Awesome article! I am actually looking to start up a redworm culture to feed my fish but I assume it will be a by product of setting up an indoor vermicomposter. The worm culture I got contains redworms and grindal worms. I’m not sure how it’s going to work out but I have seen other articles online that talk about these two species cohabitating.
I could never figure out what to put in as worm bedding then came across your article, great pictures too! Where would I find your followup to the worm couple and their offspring?

Thanks!

Kevin
Northern Kentucky

Get your own gravatar by visiting gravatar.com Bentley
#8. October 17th, 2007, at 6:55 PM.

Hi Kevin,
Thanks for the kind words!
I actually did a couple more bin set ups today and will be compiling all the photos into a video presentation (with naration) – hopefully even more valuable for learning how to set up a bin.
That will be an interesting experiment having reds and grindals in the same bin. Not sure how the grindal worms will like the type of bedding (cardboard) I talked about in the article. You may want to include a decent amount of potting soil as well. Based on my understanding, grindals and white worms (which are quite closely related I believe) really like starchy materials like bread, oatmeal etc. Redworms on the other hand will be more interested in rotting fruits and vegetables.
Anyway, I’d be interested to hear how you make out!

As for my proposed “worm couple” experiment, I have yet to start it! I think I may do so with one of the new bins I set up today, once it is well aged.

B.

Get your own gravatar by visiting gravatar.com Petrik
#9. March 8th, 2009, at 9:59 AM.

What happened to your two worm bin experiment?

Get your own gravatar by visiting gravatar.com Bentley
#10. March 9th, 2009, at 1:20 PM.

Hi Petrik,
That idea ended up evolving into the “Four Worm Reproduction Experiment”. You can find the experimental wrap-up post here:
http://www.redwormcomposting.com/worm-composting/four-worm-reproduction-experiment-wrap-up/

Trackback Mention from Cincinnati.com
#11. September 27th, 2010, at 7:44 PM.

Garden Cincinnati! » Separating Worms from Castings in Your Worm Bin | Cincinnati Enquirer | Cincinnati.Com: you are looking for info on setting up a healthy worm bin, this website has a step by step guide with …
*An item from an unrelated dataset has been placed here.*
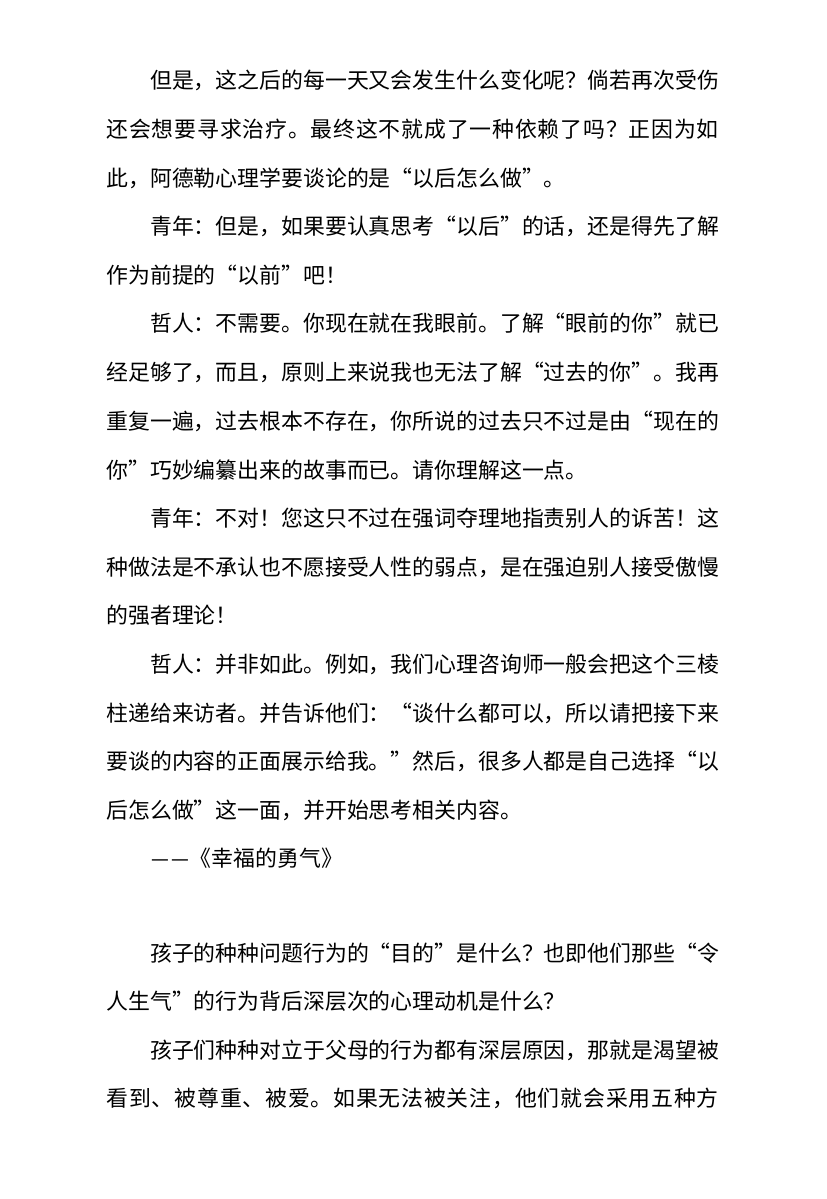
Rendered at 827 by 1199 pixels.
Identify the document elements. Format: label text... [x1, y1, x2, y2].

Get your own gravatar by visiting gravatar.com Paula
#12. March 4th, 2013, at 1:35 PM.

I just started worm composting a few weeks ago. I am finding it fascinating and cant stop web searching new information on my new hobby.

I thought I’d mention that I am using unused newspaper for our bedding. Our local paper printer sells the leftover end-rolls of newspaper from their printing press for $1 each (my moms home town gives them away) and there is usually a lot of paper left on the roll. Hope that helps out someone who has a hard time generating bedding paper.

Get your own gravatar by visiting gravatar.com Craig
#13. September 25th, 2014, at 6:26 PM.

Interesting was to transfer the worms from one bin to another. MY method is to dump a tray from my bins into a plastic planting tray (large). I leave it there for about a week or two, I keep my bins very moist. Also, I have the bins in the basement. I find that this gives the cocoons a chance to hatch. I then sit down for about an hour and a half and sort through by hand to find all the worms possible. At the same time, all the cocoons that haven’t hatched get picked out also.